2. Dava konusu parselin 02.01.2008 tarihinde mera vasfıyla kamu orta malı olarak tespit gördüğü, davacının dava konusu yaptığı alanın ziraat bilirkişilerce ikiye ayrıldığı, bir kısmında meyve ağaçlarının olduğu diğer kısmında ise tarımsal faaliyetin yapılmadığının ifade edildiği, 2019 tarihinde yapılan keşifte meyve ağaçlarının 8-10 yaşlarında olduğunun tespit edildiği, hem 1962 hem de 1988 tarihli ... fotoğraflarında, mera ile dava edilen kısım arasında sınır bulunmadığı, tarımsal faaliyet yapılmadığı, meradan açma yerlerden olduğu tespitlerinin yer aldığı görüldüğünden, davacının davasının reddedilmesinde hukuka aykırılık tespit edilmemiştir.

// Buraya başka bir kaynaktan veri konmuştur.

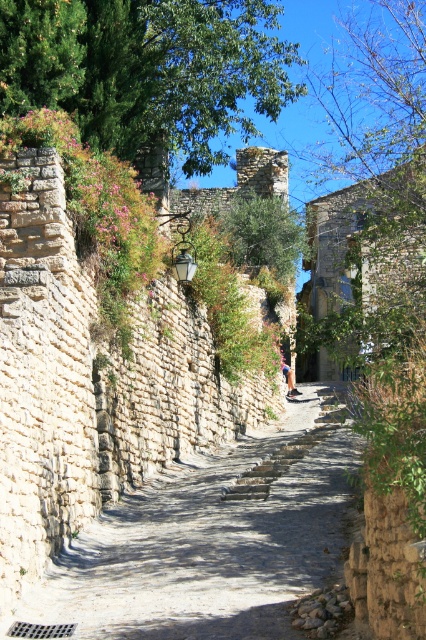
Between smooth stone path at center and green leafy tree at upper left, which one appears on the right side from the viewer's perspective?

From the viewer's perspective, smooth stone path at center appears more on the right side.

Measure the distance between smooth stone path at center and camera.

smooth stone path at center and camera are 32.38 meters apart from each other.

This screenshot has width=426, height=640. What are the coordinates of `smooth stone path at center` in the screenshot? It's located at click(212, 540).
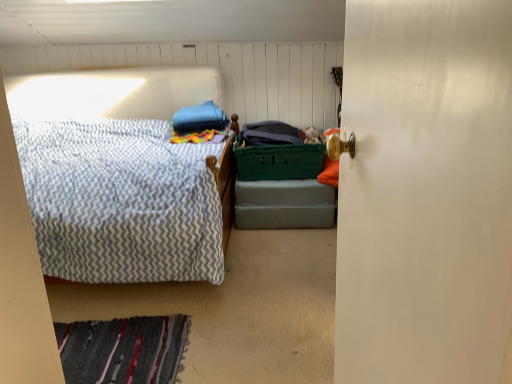
Question: Which is correct: striped wool rug at lower left is inside white glossy door at right, or outside of it?

Choices:
 (A) outside
 (B) inside

Answer: (A)

Question: From the image's perspective, relative to white glossy door at right, is striped wool rug at lower left above or below?

Choices:
 (A) below
 (B) above

Answer: (A)

Question: Which object is positioned closest to the white glossy door at right?

Choices:
 (A) green plastic crate at center
 (B) green plastic laundry basket at center
 (C) striped wool rug at lower left

Answer: (C)

Question: Which object is positioned closest to the striped wool rug at lower left?

Choices:
 (A) white glossy door at right
 (B) green plastic crate at center
 (C) green plastic laundry basket at center

Answer: (B)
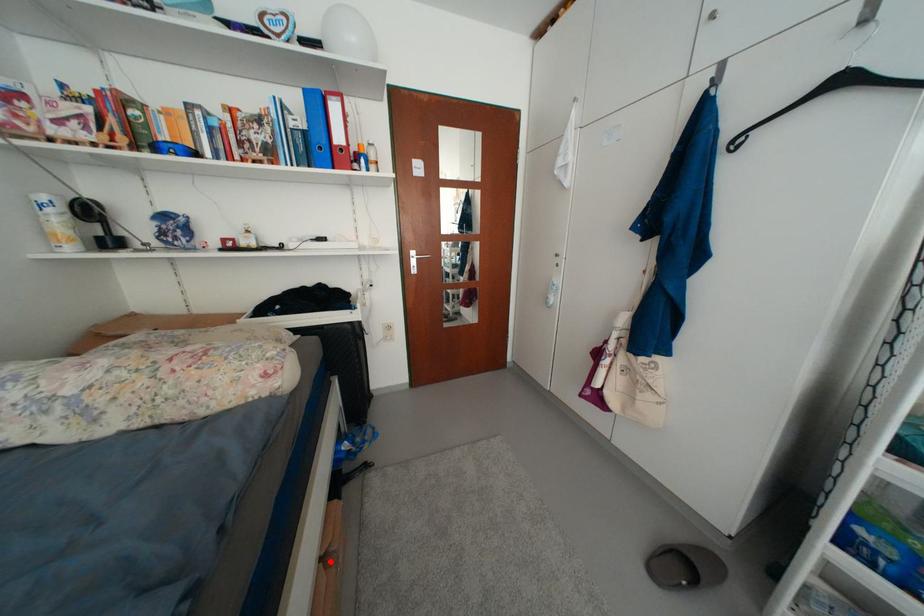
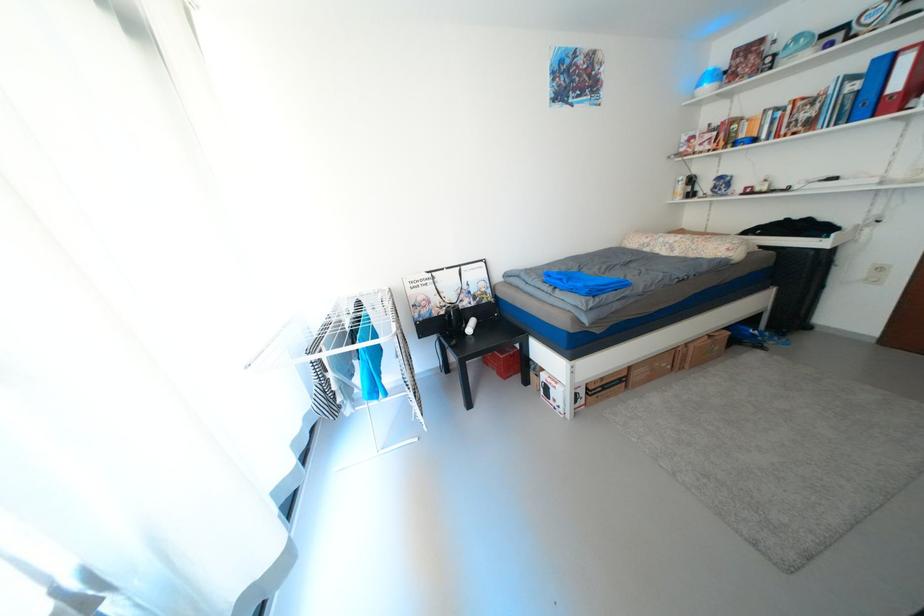
Locate, in the second image, the point that corresponds to the highlighted location in the first image.

(718, 338)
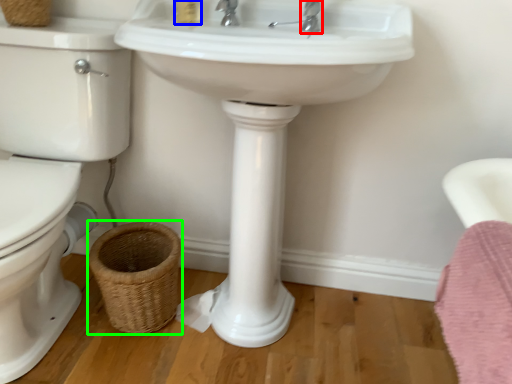
Question: Estimate the real-world distances between objects in this image. Which object is closer to plumbing fixture (highlighted by a red box), toiletry (highlighted by a blue box) or basket (highlighted by a green box)?

Choices:
 (A) toiletry
 (B) basket

Answer: (A)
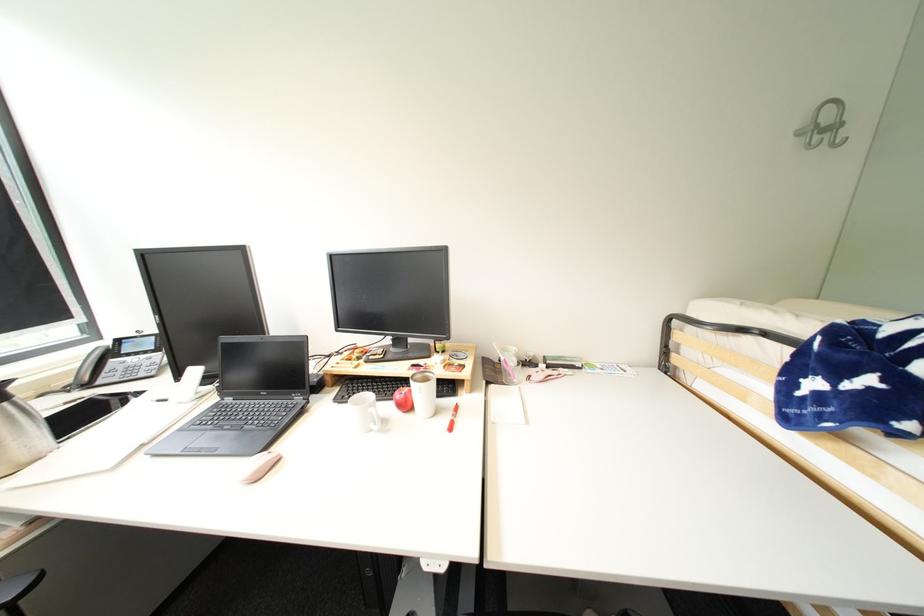
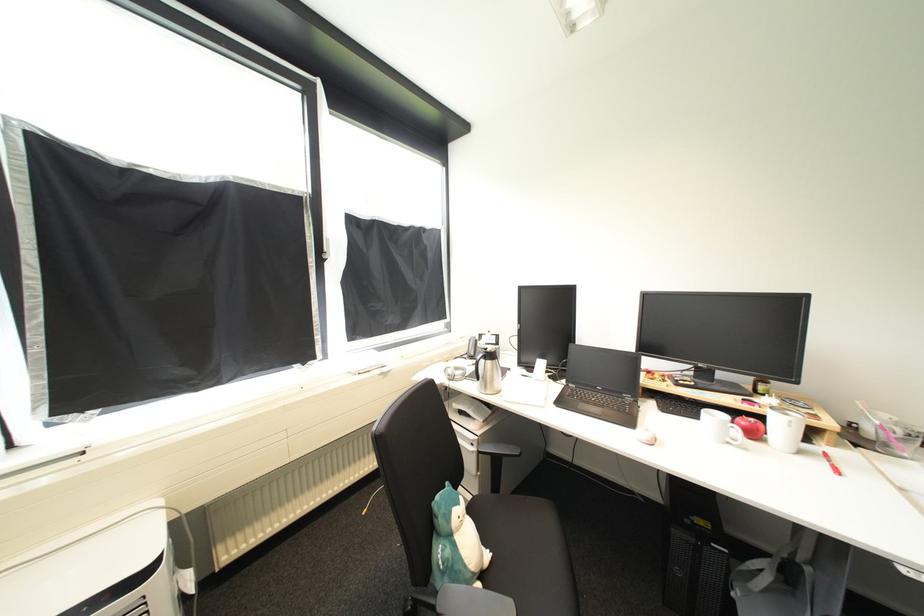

3. Temyizen incelenen karar, tarafların karşılıklı iddia ve savunmalarına, dayandıkları belgelere, uyuşmazlığa uygulanması gereken hukuk kuralları ile hukuki ilişkinin nitelendirilmesine, dava şartlarına, yargılama ve ispat kuralları ile kararda belirtilen gerekçelere göre usul ve kanuna uygun olup davacı vekilince temyiz dilekçesinde ileri sürülen nedenler kararın bozulmasını gerektirecek nitelikte görülmemiştir.
VI. KARAR
Açıklanan sebeplerle;
Temyiz olunan Bölge Adliye Mahkemesi kararının 6100 sayılı Kanun'un 370 inci maddesinin birinci fıkrası uyarınca ONANMASINA,
İlk Derece Mahkemesince alınan 2.736,00 TL tamamlama harcının, talebi halinde mahallinde davacıya iadesine,
Aşağıda yazılı fazla yatırılan 220.10 TL onama temyiz harcının istek halinde temyiz edene iadesine,
Dosyanın İlk Derece Mahkemesine, kararın bir örneğinin Bölge Adliye Mahkemesine gönderilmesine,
27.03.2023 tarihinde kesin olmak üzere oy birliğiyle karar verildi.